Text shown:
⟨

The investment is part of a $1.2 billion package unveiled by the Morrison government on Thursday, aimed at accelerating Australia’s digital adoption.
As part of its continued push towards e-invoicing, the government will provide both the Treasury and the ATO — operating as the Australian Peppol E-Invoicing Authority — with $15.3 million to improve business e-invoicing awareness and adoption.
This is set to include working with payment providers such as eftpos, Visa, Mastercard and New Payments Platform Australia to integrate e-invoicing into the main payment methods used by businesses.
Educational activities will also be conducted to raise business awareness of the benefits of adopting e-invoicing, and are likely to include cost savings, reduction in errors, faster payment times, and a secure and reliable transaction of data.
The government will also conduct supply chain pilots with large businesses and work with states and territories to extend public sector e-invoicing adoption.

⟩

From the e-invoicing text, list every payment provider that the government plans to work with.

Stored dataset items
⟨

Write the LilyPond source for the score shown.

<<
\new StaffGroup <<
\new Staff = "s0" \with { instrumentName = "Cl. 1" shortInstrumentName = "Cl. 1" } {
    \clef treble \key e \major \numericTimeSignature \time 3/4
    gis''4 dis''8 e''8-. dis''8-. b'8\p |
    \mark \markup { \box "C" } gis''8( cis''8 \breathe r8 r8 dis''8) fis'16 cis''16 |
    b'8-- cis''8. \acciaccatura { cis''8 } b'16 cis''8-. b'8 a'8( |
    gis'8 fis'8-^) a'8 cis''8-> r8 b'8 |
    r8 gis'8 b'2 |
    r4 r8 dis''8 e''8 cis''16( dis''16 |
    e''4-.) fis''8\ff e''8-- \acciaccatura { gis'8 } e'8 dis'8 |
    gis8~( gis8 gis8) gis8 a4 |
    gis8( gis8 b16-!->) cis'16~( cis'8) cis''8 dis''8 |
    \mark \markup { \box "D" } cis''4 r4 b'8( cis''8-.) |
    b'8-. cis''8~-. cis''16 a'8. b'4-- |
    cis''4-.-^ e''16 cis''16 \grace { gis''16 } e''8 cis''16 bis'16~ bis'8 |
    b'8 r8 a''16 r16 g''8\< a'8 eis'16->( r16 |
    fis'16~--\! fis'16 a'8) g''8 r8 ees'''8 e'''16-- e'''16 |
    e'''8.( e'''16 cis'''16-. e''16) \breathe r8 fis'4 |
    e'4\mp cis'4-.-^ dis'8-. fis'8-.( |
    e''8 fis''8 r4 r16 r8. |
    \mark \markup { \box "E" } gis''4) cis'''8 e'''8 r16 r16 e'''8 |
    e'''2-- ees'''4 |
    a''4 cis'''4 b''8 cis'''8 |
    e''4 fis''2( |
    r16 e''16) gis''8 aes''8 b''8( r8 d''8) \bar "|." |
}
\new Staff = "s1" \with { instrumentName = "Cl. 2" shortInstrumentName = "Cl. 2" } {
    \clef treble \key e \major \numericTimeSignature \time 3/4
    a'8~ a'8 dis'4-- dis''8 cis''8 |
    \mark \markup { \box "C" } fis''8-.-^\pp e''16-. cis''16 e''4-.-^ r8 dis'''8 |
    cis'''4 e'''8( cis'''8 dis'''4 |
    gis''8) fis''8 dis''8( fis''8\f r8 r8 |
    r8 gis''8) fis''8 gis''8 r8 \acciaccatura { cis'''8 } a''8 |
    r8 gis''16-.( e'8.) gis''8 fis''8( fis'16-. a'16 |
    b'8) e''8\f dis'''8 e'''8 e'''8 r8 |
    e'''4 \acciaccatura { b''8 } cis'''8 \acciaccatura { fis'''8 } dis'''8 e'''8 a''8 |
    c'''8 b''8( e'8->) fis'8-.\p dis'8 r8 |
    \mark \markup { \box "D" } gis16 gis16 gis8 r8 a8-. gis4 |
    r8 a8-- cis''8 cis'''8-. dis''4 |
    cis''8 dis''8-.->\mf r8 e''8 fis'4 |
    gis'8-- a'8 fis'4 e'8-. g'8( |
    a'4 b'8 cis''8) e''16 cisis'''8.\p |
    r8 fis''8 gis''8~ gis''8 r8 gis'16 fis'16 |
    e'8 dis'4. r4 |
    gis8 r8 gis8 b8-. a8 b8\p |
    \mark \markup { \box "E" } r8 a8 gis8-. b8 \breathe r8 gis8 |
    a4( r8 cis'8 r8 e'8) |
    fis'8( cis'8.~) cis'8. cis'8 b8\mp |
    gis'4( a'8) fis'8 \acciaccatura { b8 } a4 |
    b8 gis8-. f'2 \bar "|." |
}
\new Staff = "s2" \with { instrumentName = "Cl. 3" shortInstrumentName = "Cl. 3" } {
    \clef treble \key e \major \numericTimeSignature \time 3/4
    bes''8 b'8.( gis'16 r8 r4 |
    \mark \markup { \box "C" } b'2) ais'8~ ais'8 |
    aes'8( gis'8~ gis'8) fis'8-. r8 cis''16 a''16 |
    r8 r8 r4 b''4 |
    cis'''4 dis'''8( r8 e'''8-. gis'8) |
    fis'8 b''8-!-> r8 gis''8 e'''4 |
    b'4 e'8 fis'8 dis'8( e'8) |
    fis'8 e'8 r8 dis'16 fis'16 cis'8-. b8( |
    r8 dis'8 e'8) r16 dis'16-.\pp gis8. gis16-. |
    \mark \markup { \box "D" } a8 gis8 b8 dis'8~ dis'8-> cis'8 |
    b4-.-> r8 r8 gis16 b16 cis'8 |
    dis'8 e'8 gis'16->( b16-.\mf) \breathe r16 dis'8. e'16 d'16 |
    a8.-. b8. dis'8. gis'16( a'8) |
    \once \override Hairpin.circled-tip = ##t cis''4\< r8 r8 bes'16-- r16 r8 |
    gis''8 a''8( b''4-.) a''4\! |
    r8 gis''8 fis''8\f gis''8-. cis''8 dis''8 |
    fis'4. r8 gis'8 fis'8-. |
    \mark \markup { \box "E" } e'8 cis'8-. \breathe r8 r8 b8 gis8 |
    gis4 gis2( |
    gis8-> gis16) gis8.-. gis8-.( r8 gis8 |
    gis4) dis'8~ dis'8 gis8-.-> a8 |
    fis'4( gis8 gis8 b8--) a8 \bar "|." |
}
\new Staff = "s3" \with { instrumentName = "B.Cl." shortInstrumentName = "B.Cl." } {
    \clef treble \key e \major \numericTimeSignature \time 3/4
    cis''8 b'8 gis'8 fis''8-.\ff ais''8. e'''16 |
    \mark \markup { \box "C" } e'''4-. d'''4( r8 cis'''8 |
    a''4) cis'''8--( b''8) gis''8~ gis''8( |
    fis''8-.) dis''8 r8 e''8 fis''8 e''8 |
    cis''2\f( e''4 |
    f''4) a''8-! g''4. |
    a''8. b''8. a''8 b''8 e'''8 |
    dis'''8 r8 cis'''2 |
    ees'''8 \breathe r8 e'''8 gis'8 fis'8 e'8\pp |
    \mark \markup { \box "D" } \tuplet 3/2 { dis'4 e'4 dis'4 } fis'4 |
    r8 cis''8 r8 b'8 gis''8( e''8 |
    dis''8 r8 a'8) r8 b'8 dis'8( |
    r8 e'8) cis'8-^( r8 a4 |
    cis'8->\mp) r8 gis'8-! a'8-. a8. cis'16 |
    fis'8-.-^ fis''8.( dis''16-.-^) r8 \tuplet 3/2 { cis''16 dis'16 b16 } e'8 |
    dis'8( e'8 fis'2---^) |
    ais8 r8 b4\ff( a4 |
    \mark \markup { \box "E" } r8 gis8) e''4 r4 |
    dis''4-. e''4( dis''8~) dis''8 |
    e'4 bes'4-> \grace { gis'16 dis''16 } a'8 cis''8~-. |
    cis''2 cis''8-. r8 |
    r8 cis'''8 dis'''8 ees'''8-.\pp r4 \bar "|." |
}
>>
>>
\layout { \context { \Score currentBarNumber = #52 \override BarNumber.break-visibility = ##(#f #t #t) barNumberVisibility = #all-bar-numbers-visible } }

⟩
⟨

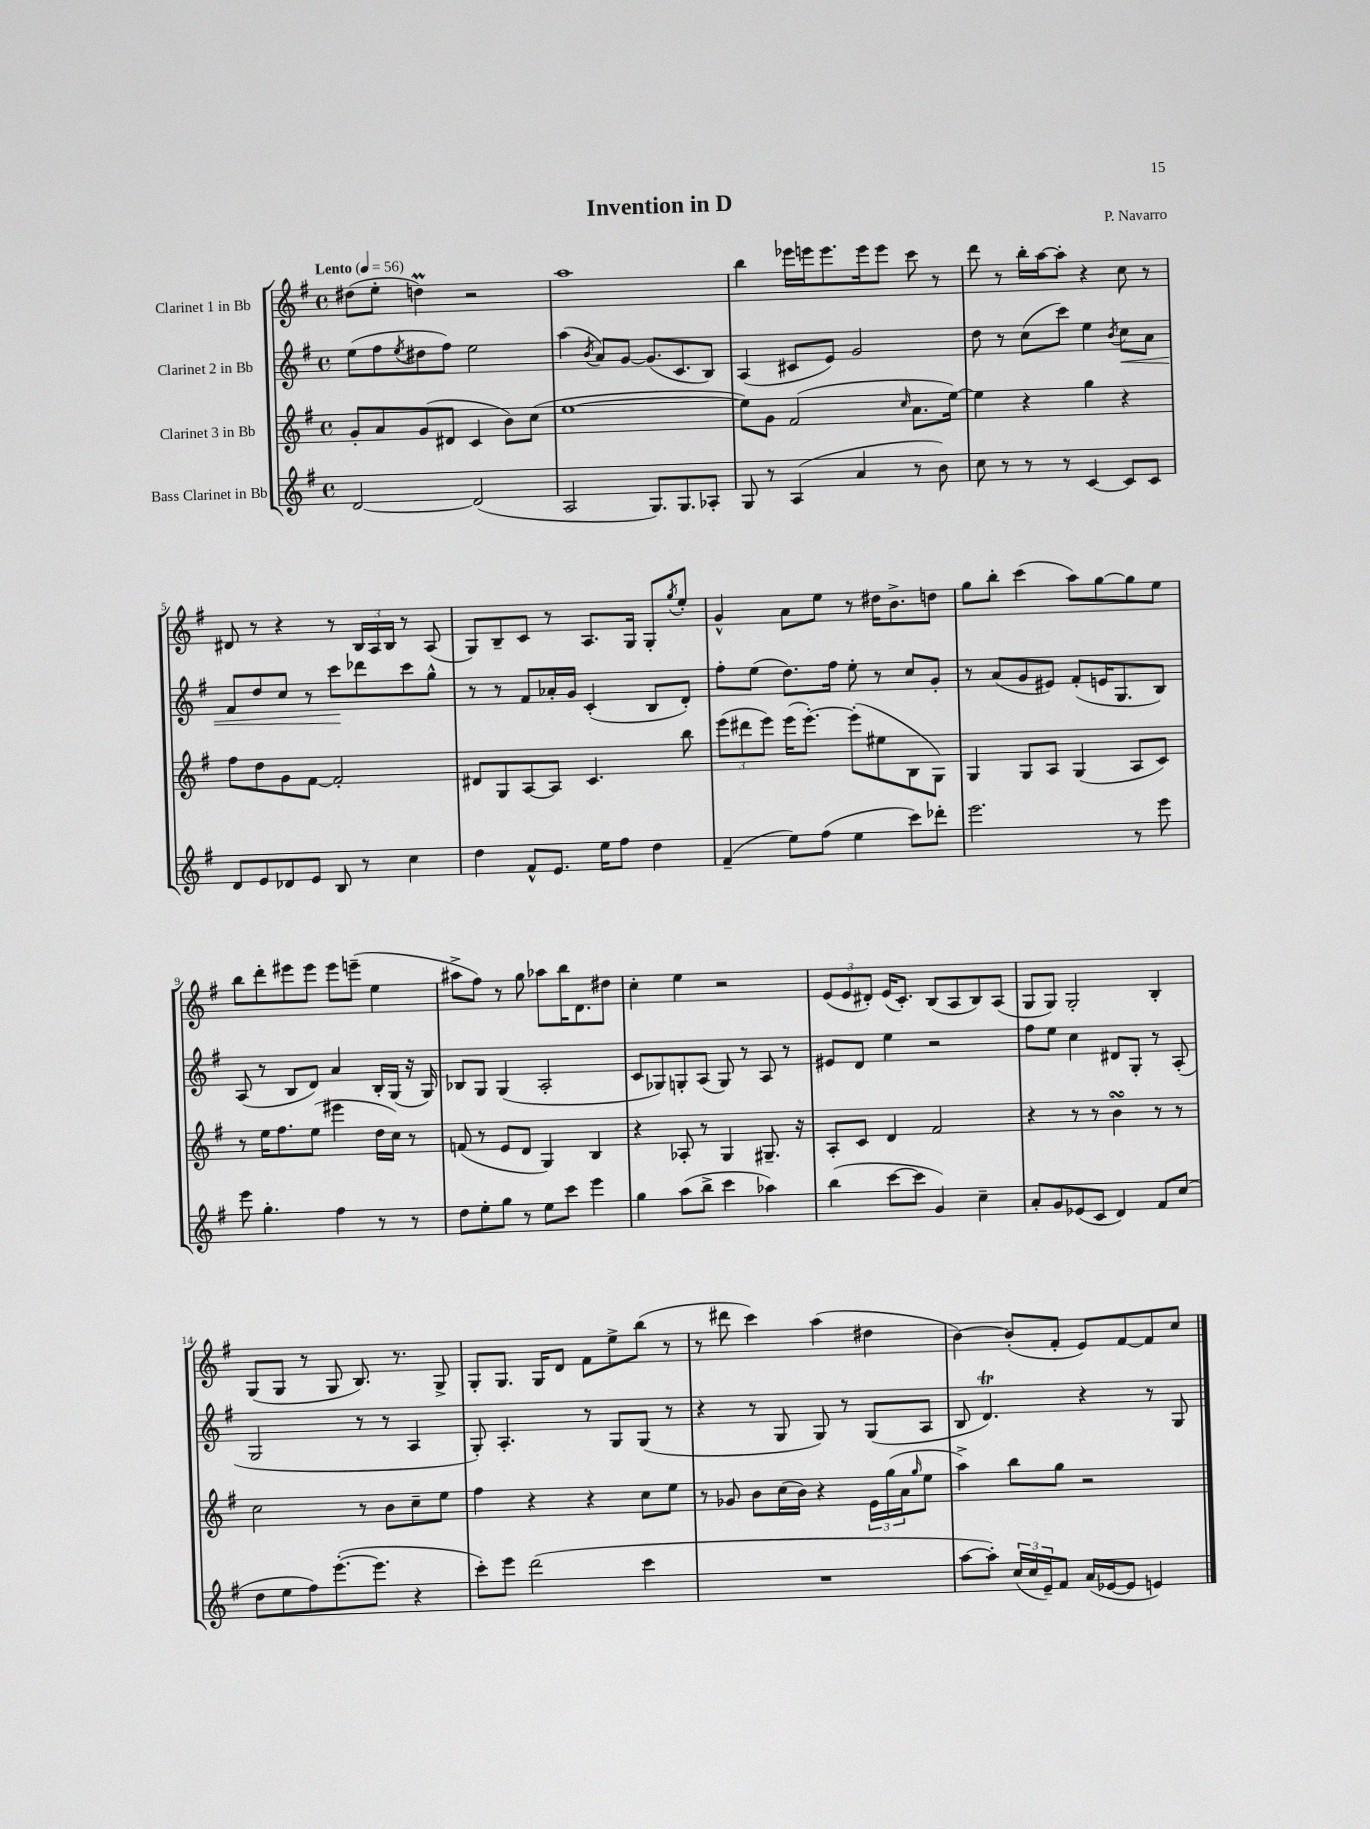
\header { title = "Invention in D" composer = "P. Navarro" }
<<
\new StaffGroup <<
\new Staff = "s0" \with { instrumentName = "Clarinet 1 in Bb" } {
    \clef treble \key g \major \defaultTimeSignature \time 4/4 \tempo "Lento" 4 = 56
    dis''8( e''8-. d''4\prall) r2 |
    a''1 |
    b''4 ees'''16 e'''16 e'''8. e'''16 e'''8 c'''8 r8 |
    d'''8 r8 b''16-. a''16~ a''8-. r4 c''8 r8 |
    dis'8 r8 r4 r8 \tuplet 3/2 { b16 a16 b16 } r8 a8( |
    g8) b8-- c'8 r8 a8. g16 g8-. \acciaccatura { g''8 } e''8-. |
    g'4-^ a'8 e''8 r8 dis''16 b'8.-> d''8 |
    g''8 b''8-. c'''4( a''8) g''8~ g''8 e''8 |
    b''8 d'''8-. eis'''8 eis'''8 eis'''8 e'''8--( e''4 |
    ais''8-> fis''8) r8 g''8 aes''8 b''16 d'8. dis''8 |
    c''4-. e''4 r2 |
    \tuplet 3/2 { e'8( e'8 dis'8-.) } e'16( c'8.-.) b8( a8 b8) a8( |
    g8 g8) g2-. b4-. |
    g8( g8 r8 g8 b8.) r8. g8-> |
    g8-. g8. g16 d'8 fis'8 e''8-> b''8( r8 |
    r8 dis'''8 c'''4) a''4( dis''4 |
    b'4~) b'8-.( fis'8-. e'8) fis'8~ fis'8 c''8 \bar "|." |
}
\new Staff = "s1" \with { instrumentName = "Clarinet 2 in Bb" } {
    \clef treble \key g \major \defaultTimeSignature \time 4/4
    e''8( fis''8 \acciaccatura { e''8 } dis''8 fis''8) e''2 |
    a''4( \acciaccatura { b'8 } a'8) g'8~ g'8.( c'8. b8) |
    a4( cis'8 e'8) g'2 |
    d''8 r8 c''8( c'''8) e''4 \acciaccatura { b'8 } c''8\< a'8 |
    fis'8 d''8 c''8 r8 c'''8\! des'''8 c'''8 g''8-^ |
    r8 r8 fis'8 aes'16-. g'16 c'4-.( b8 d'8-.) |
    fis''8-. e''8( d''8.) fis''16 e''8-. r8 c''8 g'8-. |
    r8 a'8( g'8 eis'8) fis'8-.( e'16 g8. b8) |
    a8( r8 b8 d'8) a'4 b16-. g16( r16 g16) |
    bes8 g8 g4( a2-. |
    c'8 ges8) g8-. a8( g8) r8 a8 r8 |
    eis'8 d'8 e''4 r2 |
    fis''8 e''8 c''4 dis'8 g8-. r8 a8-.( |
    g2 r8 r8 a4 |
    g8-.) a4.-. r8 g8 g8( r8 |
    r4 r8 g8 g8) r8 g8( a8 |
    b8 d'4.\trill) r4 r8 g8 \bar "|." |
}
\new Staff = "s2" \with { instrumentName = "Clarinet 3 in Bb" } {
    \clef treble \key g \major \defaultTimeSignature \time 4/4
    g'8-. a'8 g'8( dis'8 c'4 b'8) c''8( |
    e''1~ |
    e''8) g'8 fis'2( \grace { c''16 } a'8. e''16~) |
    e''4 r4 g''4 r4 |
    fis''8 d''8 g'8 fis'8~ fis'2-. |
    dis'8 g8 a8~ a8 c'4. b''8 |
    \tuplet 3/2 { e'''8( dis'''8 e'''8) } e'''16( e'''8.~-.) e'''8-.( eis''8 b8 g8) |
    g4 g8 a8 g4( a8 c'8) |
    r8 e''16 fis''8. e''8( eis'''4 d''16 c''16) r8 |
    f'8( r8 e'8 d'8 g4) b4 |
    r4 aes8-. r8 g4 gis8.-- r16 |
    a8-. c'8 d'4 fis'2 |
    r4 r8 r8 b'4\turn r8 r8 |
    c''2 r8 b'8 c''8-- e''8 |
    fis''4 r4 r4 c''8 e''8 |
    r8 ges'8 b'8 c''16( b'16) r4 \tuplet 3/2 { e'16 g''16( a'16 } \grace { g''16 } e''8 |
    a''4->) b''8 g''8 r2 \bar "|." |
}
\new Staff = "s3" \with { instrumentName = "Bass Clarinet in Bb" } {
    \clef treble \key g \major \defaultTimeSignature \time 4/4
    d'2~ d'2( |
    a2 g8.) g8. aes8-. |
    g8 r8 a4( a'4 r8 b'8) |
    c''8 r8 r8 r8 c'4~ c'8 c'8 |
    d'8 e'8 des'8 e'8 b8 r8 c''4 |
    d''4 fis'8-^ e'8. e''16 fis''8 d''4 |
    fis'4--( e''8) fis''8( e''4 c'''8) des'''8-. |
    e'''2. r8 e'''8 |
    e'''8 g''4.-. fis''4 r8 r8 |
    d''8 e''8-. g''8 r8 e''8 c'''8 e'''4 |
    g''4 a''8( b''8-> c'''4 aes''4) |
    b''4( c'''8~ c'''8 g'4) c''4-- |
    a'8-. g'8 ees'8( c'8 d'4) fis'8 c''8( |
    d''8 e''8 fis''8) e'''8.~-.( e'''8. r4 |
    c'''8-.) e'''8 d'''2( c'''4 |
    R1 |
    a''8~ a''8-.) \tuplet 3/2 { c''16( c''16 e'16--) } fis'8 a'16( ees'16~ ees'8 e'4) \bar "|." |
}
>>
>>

⟩

Exercise response:
eftpos, Visa, Mastercard, New Payments Platform Australia